Celui qui a gagné son procès contre son agresseur et contre l'évêque qui l'avait couvert : "on savait que des évêques n’étaient pas tranquilles avec ça". Des faits confirmés par le journaliste de Riposte Catholique. "J'étais aussi à Lourdes en 2021, c'était le moment où le scandale des prêtres pédophiles explosait partout en France. J'ai pris alors la parole pour signifier qu'à quelques kilomètres de là, dans ce diocèse de Tarbes et Lourdes, il y avait aussi une affaire cachée : celle du prêtre Mercier. Mon intervention les a gênés mais il n'y a pas eu d'actes concrets pour sortir de ce silence." 

En 2021, l'évêque du diocèse de Tarbes et Lourdes de l'époque, Monseigneur Nicolas Brouwet, avait interdit à l'abbé Mercier de célébrer des sacrements au sein de cette abbaye.

Le journaliste de Riposte Catholique poursuit : "Il y aura forcément d'autres cas, d'autres plaintes qui vont sortir. J'ai eu connaissance de faits plus récents qui remontent à 2019."

Comme Olivier Savignac, il souhaite lancer un appel à témoins pour que les victimes puissent se manifester auprès de la procureure de Tarbes

L'abbaye de Tarasteix en décrépitude

Pour parfaire son enquête, il n'a pas hésité à passer une nuit à Tarasteix en 2021. Pas suffisant pour obtenir des révélations supplémentaires mais pour constater l'état de décrépitude de cette "fausse abbaye" comme l'aurait qualifiée l'ancien évêque de Tarbes.

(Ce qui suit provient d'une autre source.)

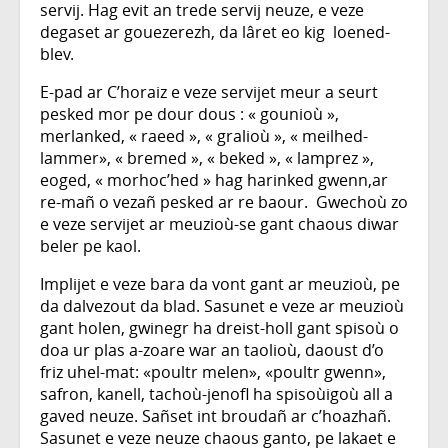
servij. Hag evit an trede servij neuze, e veze
degaset ar gouezerezh, da lâret eo kig loened-
blev.
E-pad ar C’horaiz e veze servijet meur a seurt
pesked mor pe dour dous : « gounioù »,
merlanked, « raeed », « gralioù », « meilhed-
lammer», « bremed », « beked », « lamprez »,
eoged, « morhoc’hed » hag harinked gwenn,ar
re-mañ o vezañ pesked ar re baour. Gwechoù zo
e veze servijet ar meuzioù-se gant chaous diwar
beler pe kaol.
Implijet e veze bara da vont gant ar meuzioù, pe
da dalvezout da blad. Sasunet e veze ar meuzioù
gant holen, gwinegr ha dreist-holl gant spisoù o
doa ur plas a-zoare war an taolioù, daoust d’o
friz uhel-mat: «poultr melen», «poultr gwenn»,
safron, kanell, tachoù-jenofl ha spisoùigoù all a
gaved neuze. Sañset int broudañ ar c’hoazhañ.
Sasunet e veze neuze chaous ganto, pe lakaet e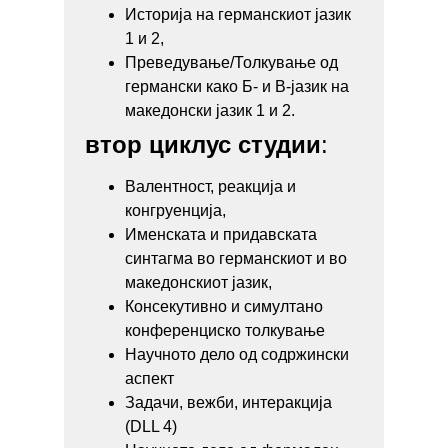
Историја на германскиот јазик
1 и 2,
Преведување/Толкување од
германски како Б- и В-јазик на
македонски јазик 1 и 2.
втор циклус студии
:
Валентност, реакција и
конгруенција,
Именската и придавската
синтагма во германскиот и во
македонскиот јазик,
Консекутивно и симултано
конференциско толкување
Научното дело од содржински
аспект
Задачи, вежби, интеракција
(DLL 4)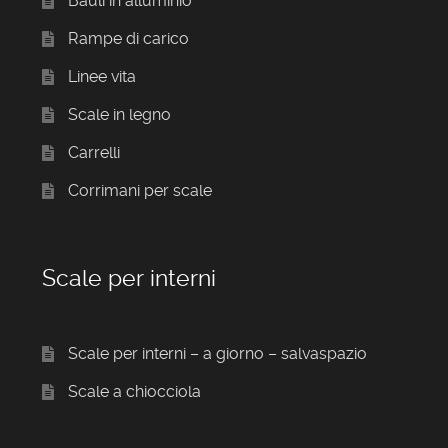
Bauli in alluminio
Rampe di carico
Linee vita
Scale in legno
Carrelli
Corrimani per scale
Scale per interni
Scale per interni – a giorno – salvaspazio
Scale a chiocciola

L'ex-abbé Mercier a d'ailleurs appelé ce lieu "Notre-Dame de l'Espérance" dès son installation à la fin des années 70. En 1979, le pape Jean-Paul II a béni la communauté de Notre Dame de l’Espérance lors d'une audience. Sur une vidéo consultable sur Youtube, on peut entendre le prêtre s'exprimer ainsi. "Voilà 44 ans que je suis ici...Il y avait ni portes, ni fenêtres. Tout était en ruine, j'ai tout reconstruit pendant 7 ans, sans grue... Le cloître intérieur qui fait 60 par 40, la rosace..."

Selon le journaliste de Riposte Catholique, le lieu est en désuétude. "Tout se casse la gueule. C'était juste des bâtiments pour que les moines s’isolent, un lieu de retraite. Il a fait construire la plupart de ce qui est visible aujourd'hui mais sur un espèce de marais donc ce n'est pas stable. Même le cloître se casse la figure. Quand je suis entré dans la sacristie, elle était soutenue par des étais. Il y a des portes et des fenêtres qui donnent sur du vide..."

Les visites se font rares. Dans le dernier article publié par Riposte Catholique, on retrouve une information surprenante :  "il est difficile de comprendre pourquoi le collège public Mendès France de Vic-en-Bigorre a organisé, au sein de la structure gérée par l’ex-religieux, deux sorties scolaires de ses élèves les 12 et 15 mai derniers…"

Nous avons tenté de vérifier cette information auprès du rectorat de l'académie de Toulouse. Au moment de publier cet article, nous n'avons pas eu de réponse.

Le père Mercier désormais en prison aura bien des choses à éclaircir auprès de la justice. Il serait aussi dans le collimateur pour détournement de fonds.